The output is as follows:

Figure 2.18: A summary of multiple linear regression results

Figure 2.18: A summary of multiple linear regression results

Note

To access the source code for this specific section, please refer to https://packt.live/34cJgOK.

You can also run this example online at https://packt.live/3h1CKOt.

If the exercise was correctly followed, Figure 2.18 will be the result of the analysis. In Activity 2.01, the R-squared statistic was used to assess the model for goodness of fit. When multiple independent variables are involved, the goodness of fit of the model created is assessed using the adjusted R-squared statistic.

The adjusted R-squared statistic considers the presence of the extra independent variables in the model and corrects for inflation of the goodness of fit measure of the model, which is just caused by the fact that more independent variables are being used to create the model.

The lesson we learn from this exercise is the improvement in the adjusted R-squared value in Section 1 of Figure 2.18. When only one independent variable was used to create a model that seeks to explain the variability in crimeRatePerCapita in Exercise 2.04, Fitting a Simple Linear Regression Model Using the Statsmodels formula API, the R-squared value calculated was only 14.4 percent. In this exercise, we used four independent variables. The model that was created improved the adjusted R-squared statistic to 39.1 percent, an increase of 24.7 percent.

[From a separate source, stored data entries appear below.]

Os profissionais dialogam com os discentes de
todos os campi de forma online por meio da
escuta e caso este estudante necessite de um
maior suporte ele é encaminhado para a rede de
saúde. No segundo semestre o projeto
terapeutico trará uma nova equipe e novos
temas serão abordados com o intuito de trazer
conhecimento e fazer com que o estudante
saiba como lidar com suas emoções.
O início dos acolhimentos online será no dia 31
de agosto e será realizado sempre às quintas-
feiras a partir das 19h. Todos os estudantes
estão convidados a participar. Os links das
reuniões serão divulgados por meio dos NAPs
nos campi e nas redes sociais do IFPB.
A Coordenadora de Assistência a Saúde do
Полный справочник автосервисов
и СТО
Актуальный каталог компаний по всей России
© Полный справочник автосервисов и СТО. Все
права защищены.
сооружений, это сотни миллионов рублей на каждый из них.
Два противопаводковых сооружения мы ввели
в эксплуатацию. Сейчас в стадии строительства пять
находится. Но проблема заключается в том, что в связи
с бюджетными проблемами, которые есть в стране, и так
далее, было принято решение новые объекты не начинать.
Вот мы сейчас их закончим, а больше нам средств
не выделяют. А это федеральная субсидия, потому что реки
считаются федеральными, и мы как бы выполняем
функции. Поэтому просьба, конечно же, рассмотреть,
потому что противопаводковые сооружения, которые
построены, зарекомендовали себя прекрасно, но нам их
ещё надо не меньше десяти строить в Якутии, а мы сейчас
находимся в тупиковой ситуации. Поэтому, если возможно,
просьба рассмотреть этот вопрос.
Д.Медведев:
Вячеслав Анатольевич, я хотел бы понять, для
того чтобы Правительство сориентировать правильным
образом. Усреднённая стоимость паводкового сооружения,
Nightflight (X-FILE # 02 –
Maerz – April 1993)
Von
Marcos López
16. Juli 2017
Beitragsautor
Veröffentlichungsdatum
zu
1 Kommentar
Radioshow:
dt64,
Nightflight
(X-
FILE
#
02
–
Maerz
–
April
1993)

We learn that the presence of independent variables that are correlated to a dependent variable can help explain the variability in the independent variable in a model. But it is clear that a considerable amount of variability, about 60.9 percent, in the dependent variable is still not explained by our model.

There is still room for improvement if we want a model that does a good job of explaining the variability we see in crimeRatePerCapita. In Section 2 of Figure 2.18, the intercept and all the independent variables in our model are listed together with their coefficients. If we denote pctLowerStatus by x1, radialHighwaysAccess by x2, medianValue_Ks by x3 , and nitrixOxide_pp10m by x4, a mathematical expression for the model created can be written as y ≈ 0.8912+0.1028x1+0.4948x2-0.1103x3-2.1039x4.

The expression just stated defines the model created in this exercise, and it is comparable to the expression for multiple linear regression provided in Figure 2.5 earlier.